Most drugs work not only by engaging a single target, but by producing large, complex perturbations of biological systems. In general, the expectation is that the systematic adoption of more rigorous and “systems-level” characterization of chemical entities will help understanding the biology of drug action better and allow the development of improved drugs. It should help the community in rationalizing patient stratification, thus increasing the efficacy of clinical trials and reduce unwanted side effects, but also contribute to the employment of mechanism-based combination therapy with existing drugs.
Drug target identification, drug synergies and mechanisms of drug resistance
Historically, the lab has identified new targets for known drugs, previously unknown mechanisms of drug resistance, “effector” genes for the compounds (genes required for the drug to exert its action), mechanisms of synergy between compounds (Winter et al, Nature Chemical Biology, 2012) and, in a few cases, new medical use of existing drugs. By investigating existing drugs with unclear mode of action on rapidly dividing cancer cells and using its arsenal of innovative technologies to uncover their molecular mechanism, the Superti-Furga laboratory has recently identified a new drug target in a poorly characterized pathway involved in the metabolism of oxidized nucleotides (Huber et al, Nature 2014).
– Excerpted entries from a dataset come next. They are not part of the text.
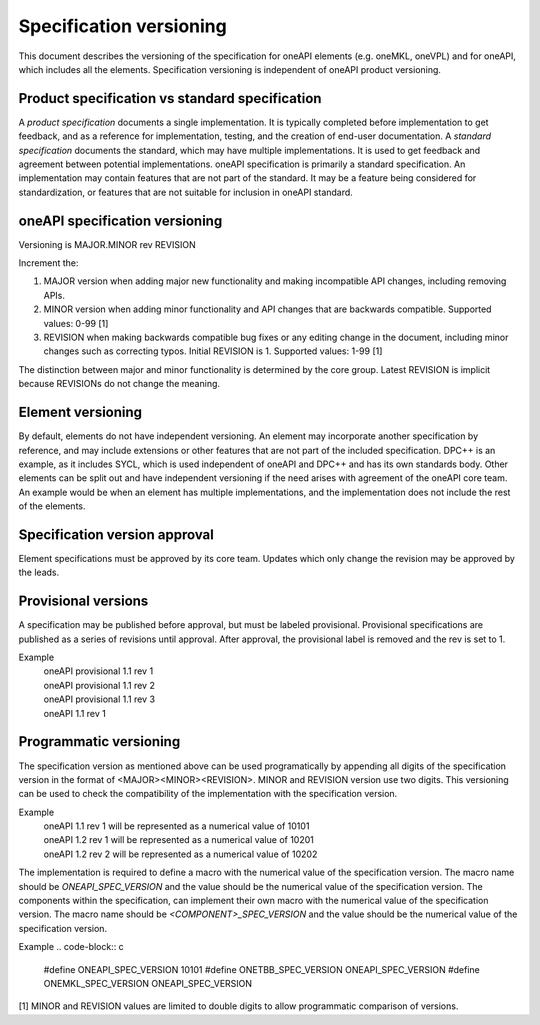 .. SPDX-FileCopyrightText: 2019-2020 Intel Corporation
..
.. SPDX-License-Identifier: CC-BY-4.0

========================
Specification versioning
========================

This document describes the versioning of the specification for oneAPI
elements (e.g. oneMKL, oneVPL) and for oneAPI, which includes all the
elements. Specification versioning is independent of oneAPI product
versioning.

Product specification vs standard specification
===============================================

A *product specification* documents a single implementation. It is
typically completed before implementation to get feedback, and as a
reference for implementation, testing, and the creation of end-user
documentation. A *standard specification* documents the standard,
which may have multiple implementations. It is used to get feedback
and agreement between potential implementations.  oneAPI specification
is primarily a standard specification. An implementation may contain
features that are not part of the standard. It may be a feature being
considered for standardization, or features that are not suitable for
inclusion in oneAPI standard.


oneAPI specification versioning
===============================

Versioning is MAJOR.MINOR rev REVISION

Increment the:

1. MAJOR version when adding major new functionality and making
   incompatible API changes, including removing APIs.

2. MINOR version when adding minor functionality and API changes
   that are backwards compatible. Supported values: 0-99 [1]

3. REVISION when making backwards compatible bug fixes or any editing
   change in the document, including minor changes such as correcting
   typos. Initial REVISION is 1. Supported values: 1-99 [1]

The distinction between major and minor functionality is determined by
the core group. Latest REVISION is implicit because REVISIONs do not
change the meaning.

Element versioning
==================

By default, elements do not have independent versioning. An element
may incorporate another specification by reference, and may include
extensions or other features that are not part of the included
specification. DPC++ is an example, as it includes SYCL, which is used
independent of oneAPI and DPC++ and has its own standards body. Other
elements can be split out and have independent versioning if the need
arises with agreement of the oneAPI core team. An example would be
when an element has multiple implementations, and the implementation
does not include the rest of the elements.

Specification version approval
==============================

Element specifications must be approved by its
core team.  Updates which only change
the revision may be approved by the leads.


Provisional versions
====================

A specification may be published before approval, but must be labeled
provisional.  Provisional specifications are published as a series of
revisions until approval. After approval, the provisional label is
removed and the rev is set to 1.

Example
  | oneAPI provisional 1.1 rev 1
  | oneAPI provisional 1.1 rev 2
  | oneAPI provisional 1.1 rev 3
  | oneAPI 1.1 rev 1

Programmatic versioning
=======================

The specification version as mentioned above can be used programatically by appending all digits of the specification version in the format of <MAJOR><MINOR><REVISION>. MINOR and REVISION version use two digits. This versioning can be used to check the compatibility of the implementation with the specification version.

Example
  | oneAPI 1.1 rev 1 will be represented as a numerical value of 10101
  | oneAPI 1.2 rev 1 will be represented as a numerical value of 10201
  | oneAPI 1.2 rev 2 will be represented as a numerical value of 10202

The implementation is required to define a macro with the numerical value of the specification version. The macro name should be `ONEAPI_SPEC_VERSION` and the value should be the numerical value of the specification version. The components within the specification, can implement their own macro with the numerical value of the specification version. The macro name should be `<COMPONENT>_SPEC_VERSION` and the value should be the numerical value of the specification version.

Example
.. code-block:: c
    #define ONEAPI_SPEC_VERSION 10101
    #define ONETBB_SPEC_VERSION ONEAPI_SPEC_VERSION
    #define ONEMKL_SPEC_VERSION ONEAPI_SPEC_VERSION


[1] MINOR and REVISION values are limited to double digits to allow programmatic comparison of versions.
The Superti-Furga laboratory has developed or adapted a variety of chemical biology approaches such as chemo-proteomics, genome editing and haploid genetic screens to understand drug action at the molecular level. The laboratory has also developed a small molecule interaction mapping technology using mass spectrometric thermal stability shifts at the proteome-wide level, allowing to investigate the impact of any molecule on intact cells on a global scale (Huber et al, Nature Methods, 2015).